Problem: If the DomainNamespaceSelectionStrategy is LabelSelector, the operator relies on specifying the LabelSelector on the listNamespaceAsync call to filter the namespaces. When the strategy is changed from List to LabelSelector when the operator is running, listNamespaceAsync call may return the full list of namespaces instead of the namespaces that match the label selector, because the strategy is still List when the call is made.
Fix: The changes in this PR removes the label selectors from the listNamespaceAsync call so that it always returns the full list, and modifies the isDomainNamespace method, which is used to filter the namespaces that are returned from the listNamespaceAsync call; instead of always returning true, it now actually evaluates the selector in the LabelSelector case.
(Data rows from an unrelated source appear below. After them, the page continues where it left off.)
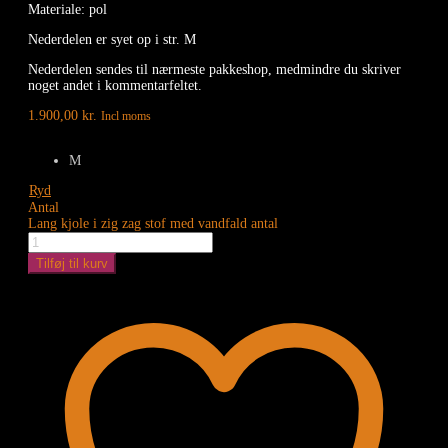
Materiale: pol
Nederdelen er syet op i str. M
Nederdelen sendes til nærmeste pakkeshop, medmindre du skriver
noget andet i kommentarfeltet.
1.900,00
kr.
Incl moms
M
Ryd
Antal
Lang kjole i zig zag stof med vandfald antal
Tilføj til kurv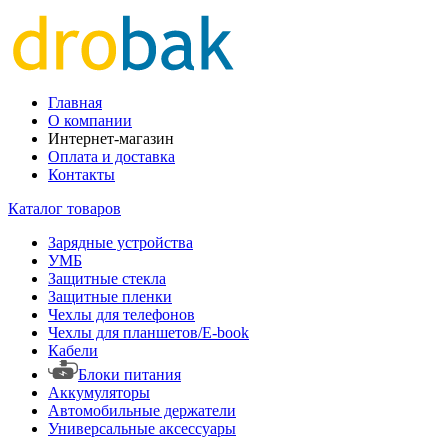
Главная
О компании
Интернет-магазин
Оплата и доставка
Контакты
Каталог товаров
Зарядные устройства
УМБ
Защитные стекла
Защитные пленки
Чехлы для телефонов
Чехлы для планшетов/E-book
Кабели
Блоки питания
Аккумуляторы
Автомобильные держатели
Универсальные аксессуары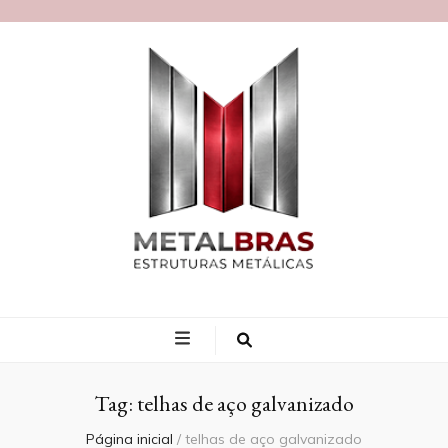
Blog MetalBras
Tag:
telhas de aço galvanizado
Página inicial
/
telhas de aço galvanizado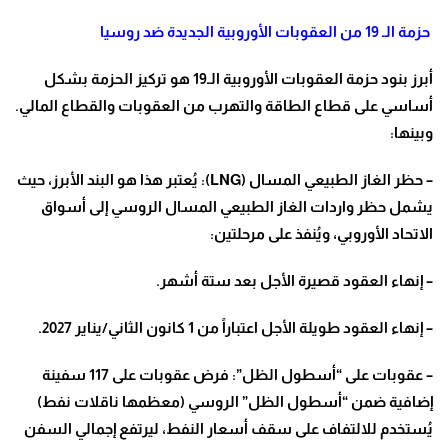
حزمة الـ 19 من العقوبات الأوروبية الجديدة ضد روسيا
أبرز بنود حزمة العقوبات الأوروبية الـ19 هو تركيز الحزمة بشكل
أساسي على قطاع الطاقة والتهرب من العقوبات والقطاع المالي.
وبينها
:
–
حظر الغاز الطبيعي المسال
(LNG):
يُعتبر هذا هو البند الأبرز، حيث
يشمل حظر واردات الغاز الطبيعي المسال الروسي إلى أسواق
الاتحاد الأوروبي، ويُنفذ على مرحلتين
:
–
إنهاء العقود قصيرة الأجل بعد ستة أشهر
.
–
إنهاء العقود طويلة الأجل اعتباراً من 1 كانون الثاني/يناير 2027
.
–
عقوبات على “أسطول الظل”: فرض عقوبات على 117 سفينة
إضافية ضمن “أسطول الظل” الروسي (معظمها ناقلات نفط)
يُستخدم للالتفاف على سقف أسعار النفط، ليرتفع إجمالي السفن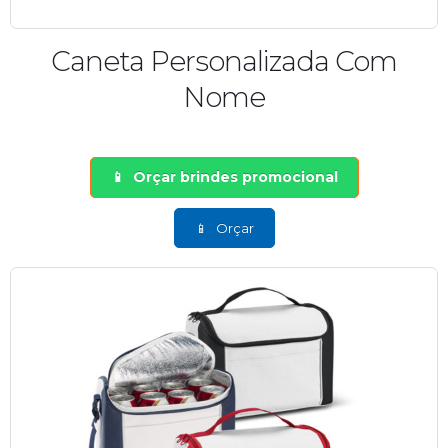
Caneta Personalizada Com
Nome
Orçar brindes promocional
Orçar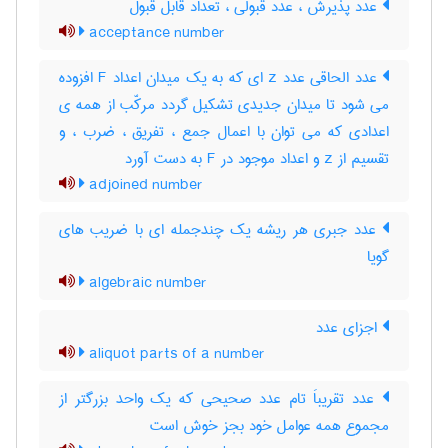
عدد پذیرش ، عدد قبولی ، تعداد قابل قبول
acceptance number
عدد الحاقی عدد z ای که به یک میدان اعداد F افزوده
می شود تا میدان جدیدی تشکیل گردد مرکّب از همه ی
اعدادی که می توان با اعمال جمع ، تفریق ، ضرب ، و
تقسیم از z و اعداد موجود در F به دست آورد
adjoined number
عدد جبری هر ریشه یک چندجمله ای با ضریب های
گویا
algebraic number
اجزای عدد
aliquot parts of a number
عدد تقریباَ تام عدد صحیحی که یک واحد بزرگتر از
مجموع همه عوامل خود بجز خوش است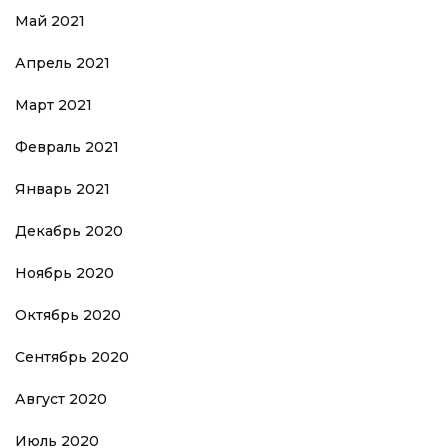
Май 2021
Апрель 2021
Март 2021
Февраль 2021
Январь 2021
Декабрь 2020
Ноябрь 2020
Октябрь 2020
Сентябрь 2020
Август 2020
Июль 2020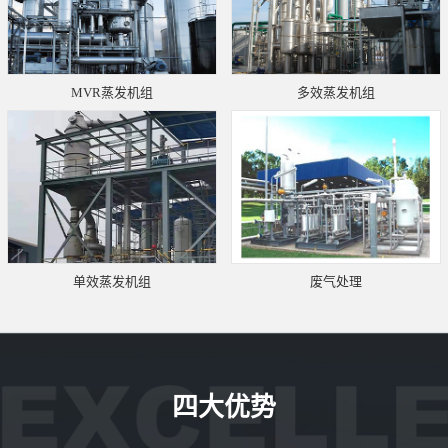
MVR蒸发机组
多效蒸发机组
单效蒸发机组
废气处理
四大优势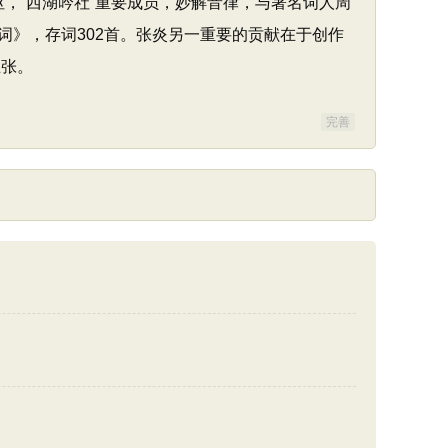
枢，“西湖吟社”重要成员，妙解音律，与著名词人周
》，存词302首。张炎另一重要的贡献在于创作
主张。
完善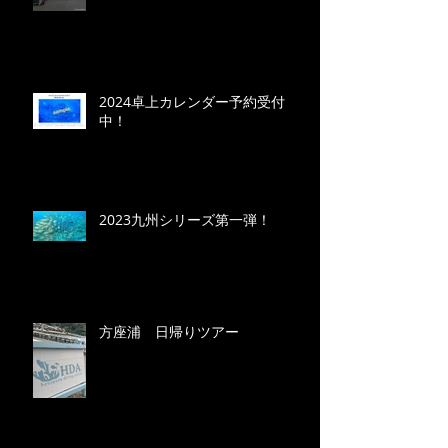
2024卓上カレンダー予約受付
中！
2023九州シリーズ第一弾！
方座浦 日帰りツアー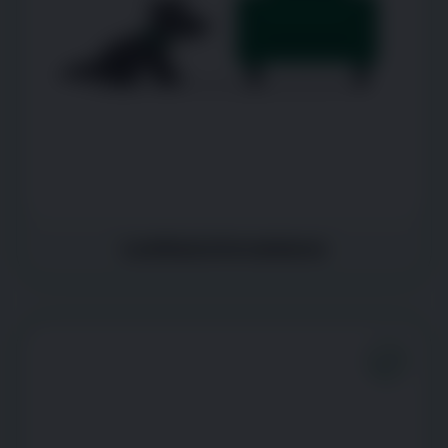
Lentitud al levantarse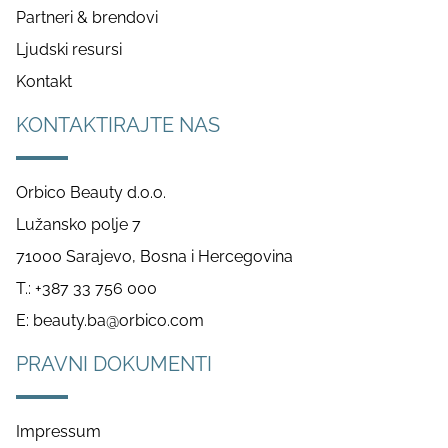
Partneri & brendovi
Ljudski resursi
Kontakt
KONTAKTIRAJTE NAS
Orbico Beauty d.o.o.
Lužansko polje 7
71000 Sarajevo, Bosna i Hercegovina
T.: +387 33 756 000
E:
beauty.ba@orbico.com
PRAVNI DOKUMENTI
Impressum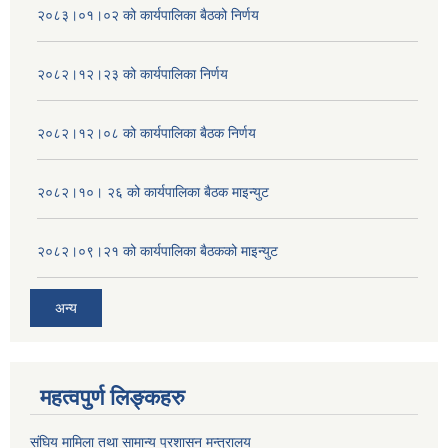
२०८३।०१।०२ को कार्यपालिका बैठको निर्णय
२०८२।१२।२३ को कार्यपालिका निर्णय
२०८२।१२।०८ को कार्यपालिका बैठक निर्णय
२०८२।१०। २६ को कार्यपालिका बैठक माइन्युट
२०८२।०९।२१ को कार्यपालिका बैठकको माइन्युट
अन्य
महत्वपुर्ण लिङ्कहरु
संघिय मामिला तथा सामान्य प्रशासन मन्त्रालय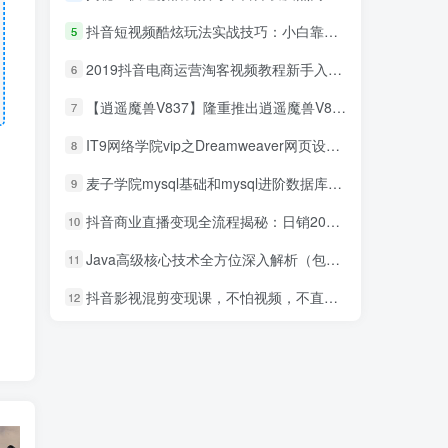
抖音短视频酷炫玩法实战技巧：小白靠搬运也能月入1万到10万(6节视频)
5
2019抖音电商运营淘客视频教程新手入门抖商营销教程卖货引流技巧_电商运营教程
6
【逍遥魔兽V837】隆重推出逍遥魔兽V837！带全新一键端工具
7
IT9网络学院vip之Dreamweaver网页设计（打包）无水印_UI设计教程
8
麦子学院mysql基础和mysql进阶数据库视频教程
9
抖音商业直播变现全流程揭秘：日销20000单20天创收688万（含无人直播教程）
10
Java高级核心技术全方位深入解析（包含项目实战+就业指导）视频教程
11
抖音影视混剪变现课，不怕视频，不直播，不卖货，月入3W的变现方式（附素材
12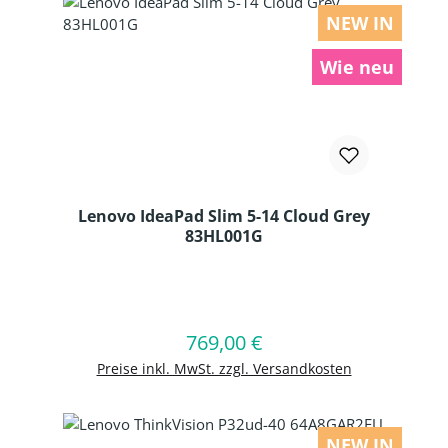
NEW IN
Wie neu
Lenovo IdeaPad Slim 5-14 Cloud Grey
83HL001G
Produkt Anzahl: Gib den gewünschten
769,00 €
Regulärer Preis:
In den Warenkorb
Preise inkl. MwSt. zzgl. Versandkosten
NEW IN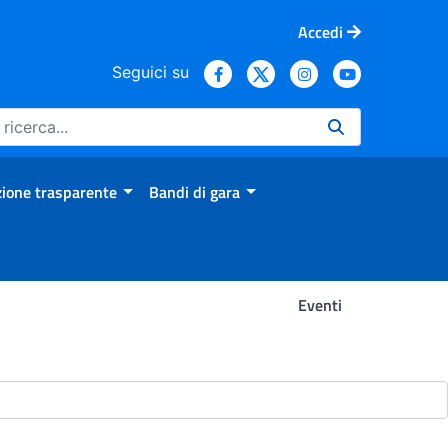
Accedi
Seguici su
ione trasparente
Bandi di gara
Eventi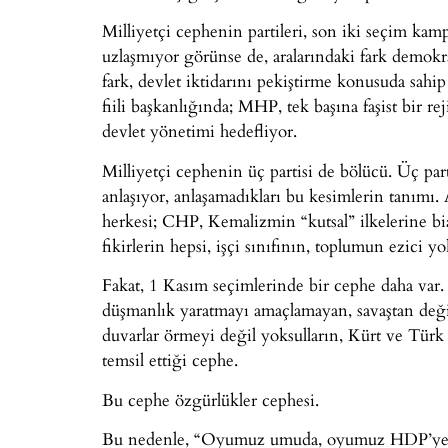
Milliyetçi cephenin partileri, son iki seçim k
uzlaşmıyor görünse de, aralarındaki fark demokr
fark, devlet iktidarını pekiştirme konusuda sahi
fiili başkanlığında; MHP, tek başına faşist bir re
devlet yönetimi hedefliyor.
Milliyetçi cephenin üç partisi de bölücü. Üç par
anlaşıyor, anlaşamadıkları bu kesimlerin tanı
herkesi; CHP, Kemalizmin “kutsal” ilkelerine bia
fikirlerin hepsi, işçi sınıfının, toplumun ezici 
Fakat, 1 Kasım seçimlerinde bir cephe daha va
düşmanlık yaratmayı amaçlamayan, savaştan değil 
duvarlar örmeyi değil yoksulların, Kürt ve Türk
temsil ettiği cephe.
Bu cephe özgürlükler cephesi.
Bu nedenle, “Oyumuz umuda, oyumuz HDP’ye” 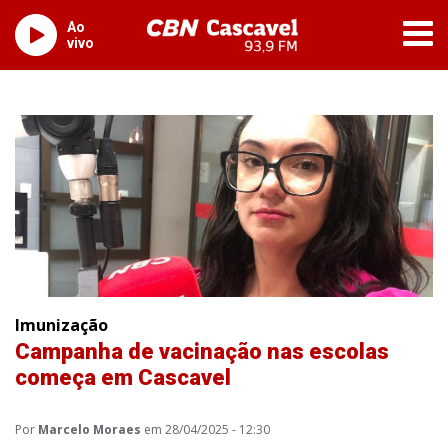
Ao
vivo
Imunização
Campanha de vacinação nas escolas
começa em Cascavel
Por
Marcelo Moraes
em 28/04/2025 - 12:30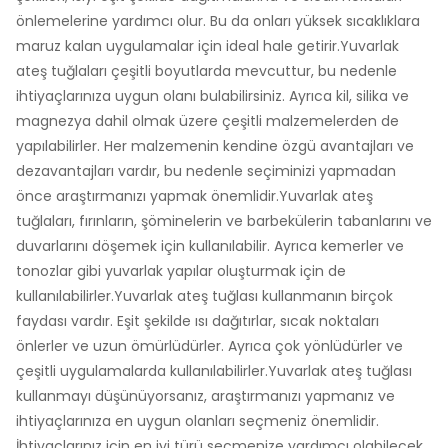
önlemelerine yardımcı olur. Bu da onları yüksek sıcaklıklara
maruz kalan uygulamalar için ideal hale getirir.Yuvarlak
ateş tuğlaları çeşitli boyutlarda mevcuttur, bu nedenle
ihtiyaçlarınıza uygun olanı bulabilirsiniz. Ayrıca kil, silika ve
magnezya dahil olmak üzere çeşitli malzemelerden de
yapılabilirler. Her malzemenin kendine özgü avantajları ve
dezavantajları vardır, bu nedenle seçiminizi yapmadan
önce araştırmanızı yapmak önemlidir.Yuvarlak ateş
tuğlaları, fırınların, şöminelerin ve barbekülerin tabanlarını ve
duvarlarını döşemek için kullanılabilir. Ayrıca kemerler ve
tonozlar gibi yuvarlak yapılar oluşturmak için de
kullanılabilirler.Yuvarlak ateş tuğlası kullanmanın birçok
faydası vardır. Eşit şekilde ısı dağıtırlar, sıcak noktaları
önlerler ve uzun ömürlüdürler. Ayrıca çok yönlüdürler ve
çeşitli uygulamalarda kullanılabilirler.Yuvarlak ateş tuğlası
kullanmayı düşünüyorsanız, araştırmanızı yapmanız ve
ihtiyaçlarınıza en uygun olanları seçmeniz önemlidir.
İhtiyaçlarınız için en iyi türü seçmenize yardımcı olabilecek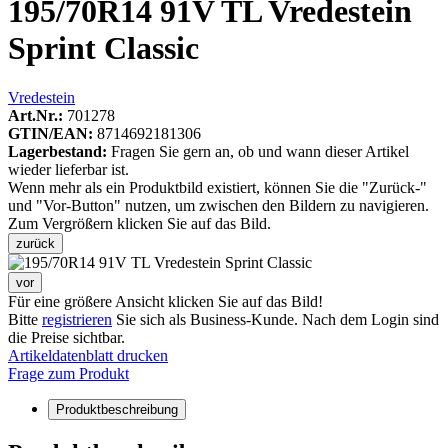
195/70R14 91V TL Vredestein
Sprint Classic
Vredestein
Art.Nr.:
701278
GTIN/EAN:
8714692181306
Lagerbestand:
Fragen Sie gern an, ob und wann dieser Artikel
wieder lieferbar ist.
Wenn mehr als ein Produktbild existiert, können Sie die "Zurück-"
und "Vor-Button" nutzen, um zwischen den Bildern zu navigieren.
Zum Vergrößern klicken Sie auf das Bild.
zurück
vor
Für eine größere Ansicht klicken Sie auf das Bild!
Bitte
registrieren
Sie sich als Business-Kunde. Nach dem Login sind
die Preise sichtbar.
Artikeldatenblatt drucken
Frage zum Produkt
Produktbeschreibung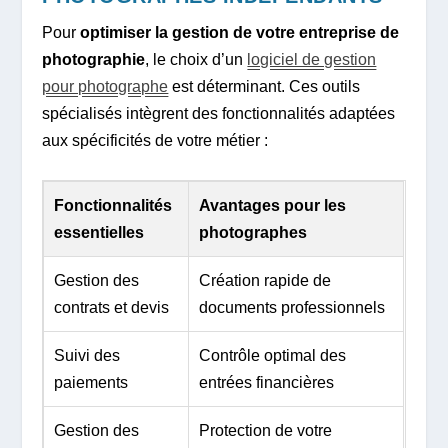
Pour
optimiser la gestion de votre entreprise de
photographie
, le choix d’un
logiciel de gestion
pour photographe
est déterminant. Ces outils
spécialisés intègrent des fonctionnalités adaptées
aux spécificités de votre métier :
Fonctionnalités
Avantages pour les
essentielles
photographes
Gestion des
Création rapide de
contrats et devis
documents professionnels
Suivi des
Contrôle optimal des
paiements
entrées financières
Gestion des
Protection de votre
This approach makes the LabelSelector handling consistent with all other strategies.
This PR also fixes a NPE that I noticed during testing/debugging in DomainProcessorImpl (in the apply method of DomainPresenceInfoStep).
Integration test results (no unknown failures):
Main branch:
https://build.weblogick8s.org:8443/job/weblogic-kubernetes-operator-kind-new/8066/
https://build.weblogick8s.org:8443/job/weblogic-kubernetes-operator-kind-new/8080/
This branch:
https://build.weblogick8s.org:8443/job/weblogic-kubernetes-operator-kind-new/8067/
https://build.weblogick8s.org:8443/job/weblogic-kubernetes-operator-kind-new/8081/
New results to be posted once available.
Main branch: https://build.weblogick8s.org:8443/job/weblogic-kubernetes-operator-kind-new/8187/
This branch: https://build.weblogick8s.org:8443/job/weblogic-kubernetes-operator-kind-new/8188/